_Texte de la page_.
La salade conventionnelle à 17 ou 27 euros tout compris de Mme Marine Tondelier

8 Juin 2023 Publié dans #critique de l'information, #Activisme, #EELV

La salade conventionnelle à 17 ou 27 euros tout compris de Mme Marine Tondelier

 

 

(Source)

 

 

Mme Marine Tondelier, secrétaire nationale d'Europe Écologie Les Verts (EELV) a assuré le divertissement – style Schadenfreude – sur Twitter et ailleurs avec une déclaration faite sur LCP, le vendredi 2 juin 2023, dans Politiques à table.

 

Dans un déluge verbal coutumier qui interdit quasiment tout « Halte-là ! », diarrhéique et gesticulatoire, elle affirmait notamment :

 

« ...je prends l'exemple d'une salade – je vous donne des chiffres de 2020 – donc ça a évolué avec l'inflation, mais une salade bio, vous la payez en 2020 en moyenne 1 euro, une salade conventionnelle, pas bio, vous la payez en moyenne 70 centimes... donc vous pouvez dire "c'est vachement mieux, c'est moins cher" sauf que la salade – accrochez-vous bien – à 70 centimes, combien coûte-t-elle à la société, c'est mon quizz maintenant pour vous [rire[] ? Vous savez combien elle coûte à la société ? [en off : "Nan ! Mais j'imagine en termes de sécurité sociale" [???] Une voix masculine : "un euro cinquante"]. Entre 17 et 27 euros. Parce que vous prenez en compte les problèmes de santé, la dépollution de l'eau, qu'on paye tous, comme citoyens, comme cotisations d'usagers pour l'agence de l'eau, le climat, euh, ce que ça implique pour le climat, les déchets et évidemment les coûts pour la santé, pour la sécurité sociale. C't-à dire que quand on nous dit : "Le bio...". [Interruption : "La salade bio, elle coûte combien à la société ?"] – Un euro ! Ya pas, ben oui, puisqu'il n'y a pas d'externalités négatives sur l'air, sur l'eau, etc. [Interruption : "Mais elle coûte beaucoup plus cher au producteur, et termes de main-d'œuvre..."]. Oui, mais ce que je veux vous dire, c'est que ce calcul est complètement artificiel, on est en fait dans une concurrence déloyale... »

 

Arrêtons-nous là. Pitié ! Grâce !

 

Mme Marine Tondelier a insisté sur Twitter, en excipant de l'autorité de la Cour des Comptes.

 

 

(Source)

 

 

Et même lourdement...

 

 

(Source, source et source)

 

 

Cela excita évidemment les appétits...

_Entrées fournies_.
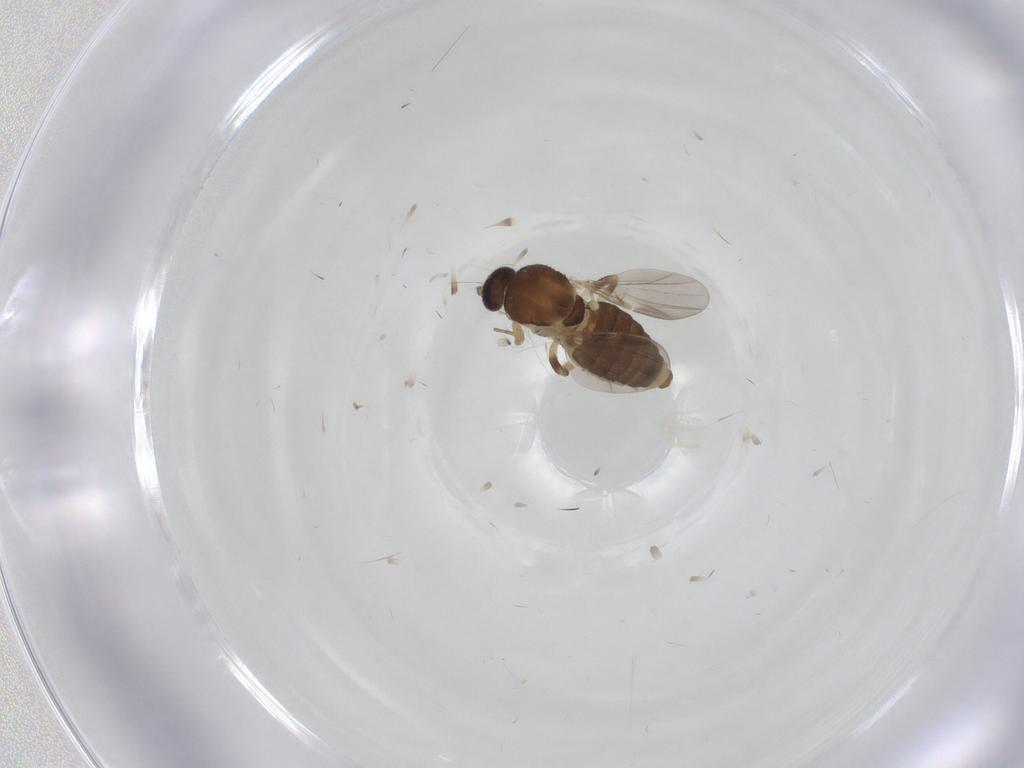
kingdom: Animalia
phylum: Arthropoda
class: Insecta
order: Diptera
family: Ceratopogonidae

* * *

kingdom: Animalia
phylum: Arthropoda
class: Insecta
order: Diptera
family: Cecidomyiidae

_Tâches à faire_.
1) Résumez le texte de la page en deux phrases.
2) Extrayez du texte de la page tout ce qui va de « Mme Marine Tondelier, secrétaire » jusqu'à « Politiques à table. ».
Basez-vous uniquement sur le texte de la page.

_Résultats par tâche_.
1) Le vendredi 2 juin 2023, sur LCP, dans Politiques à table, Mme Marine Tondelier, secrétaire nationale d'EELV, a affirmé qu'une salade conventionnelle payée en moyenne 70 centimes en 2020 coûtait à la société entre 17 et 27 euros, contre un euro pour une salade bio. Elle invoquait les problèmes de santé, la dépollution de l'eau, le climat et les déchets, puis a insisté sur Twitter en excipant de l'autorité de la Cour des comptes.

2)
Mme Marine Tondelier, secrétaire nationale d'Europe Écologie Les Verts (EELV) a assuré le divertissement – style Schadenfreude – sur Twitter et ailleurs avec une déclaration faite sur LCP, le vendredi 2 juin 2023, dans Politiques à table.